In the definitive obturator passage, why are definitive obturator bulbs usually hollowed?

▶ [SOURCE PASSAGE]:
--- START ---
DEFINITIVE OBTURATOR

  1. When surgical interventions are finished and healing has progressed for four to six months following the cessation of all therapy, the interim obturator can be replaced with a definitive obturator.
  2. Edentulous definitive obturators generally consist completely of PMMA, while the PMMA components of partially edentulous definitive obturators are supported by cast chrome-cobalt frameworks.
  3. Definitive obturator bulbs are usually hollowed to decrease the weight of the prosthesis.
    1. Edentulous definitive obturator fabrication sequence
      1. Primary irreversible hydrocolloid impressions
      2. Final polysulfide rubber base (PRB) impressions using compound border molded customized impression trays
      3. Fabrication of heat processed PMMA record bases in the dental laboratory; alternatively, autopolymerizing PMMA record bases may be used in situations with small maxillectomy defects
      4. Maxillomandibular relationship (MMR) and face-bow transfer (FBT) records generated from the record bases and wax rims
      5. Wax try-in of the prosthetic dentition and verification of the articulated laboratory MMR; revision of the articulated laboratory MMR and occlusion should the verification fail
      6. Prosthetic delivery
      7. 24-hour follow-up for occlusal and intaglio surface adjustments
      8. 72-hour follow-up for occlusal and intaglio surface adjustments
      9. One-week follow-up for occlusal and intaglio surface adjustments
      10. Individualized periodic follow-up
    2. Partially edentulous definitive obturator fabrication sequence
      1. Primary irreversible hydrocolloid impressions
      2. Final polyvinylsiloxame (PVS) framework impressions using compound border molded customized impression trays
      3. Chrome-cobalt framework try-in and altered cast impression of the maxillectomy defect
        1. The altered cast impression may be of PMMA and compound-supported PRB or PVS impression material or wax.
--- END ---
▶ [DATA SECTION]:
--- START ---
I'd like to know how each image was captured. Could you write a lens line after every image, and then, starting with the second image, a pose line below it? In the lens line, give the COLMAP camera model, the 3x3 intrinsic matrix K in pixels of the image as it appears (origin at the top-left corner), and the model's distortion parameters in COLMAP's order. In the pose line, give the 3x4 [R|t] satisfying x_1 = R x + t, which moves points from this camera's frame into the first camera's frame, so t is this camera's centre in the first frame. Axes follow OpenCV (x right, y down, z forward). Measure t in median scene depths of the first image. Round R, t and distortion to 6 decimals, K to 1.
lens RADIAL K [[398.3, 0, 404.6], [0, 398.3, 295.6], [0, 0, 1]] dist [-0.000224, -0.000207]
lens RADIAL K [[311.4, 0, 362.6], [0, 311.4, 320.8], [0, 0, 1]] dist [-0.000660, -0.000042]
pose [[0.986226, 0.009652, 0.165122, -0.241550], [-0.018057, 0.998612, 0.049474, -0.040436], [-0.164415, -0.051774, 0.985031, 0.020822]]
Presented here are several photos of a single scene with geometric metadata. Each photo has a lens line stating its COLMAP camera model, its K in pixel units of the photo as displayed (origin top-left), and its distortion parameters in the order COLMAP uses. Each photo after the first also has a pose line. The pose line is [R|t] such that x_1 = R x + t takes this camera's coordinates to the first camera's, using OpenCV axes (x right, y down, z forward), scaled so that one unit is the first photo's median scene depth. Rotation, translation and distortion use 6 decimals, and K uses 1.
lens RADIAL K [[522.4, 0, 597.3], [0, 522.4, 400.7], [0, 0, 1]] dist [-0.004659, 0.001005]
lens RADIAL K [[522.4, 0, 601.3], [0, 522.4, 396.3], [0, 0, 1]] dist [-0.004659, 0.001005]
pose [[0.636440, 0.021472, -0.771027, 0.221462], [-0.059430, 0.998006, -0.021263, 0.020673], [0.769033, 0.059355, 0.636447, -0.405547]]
--- END ---
▶ [TASK RESULT]:
To decrease the weight of the prosthesis.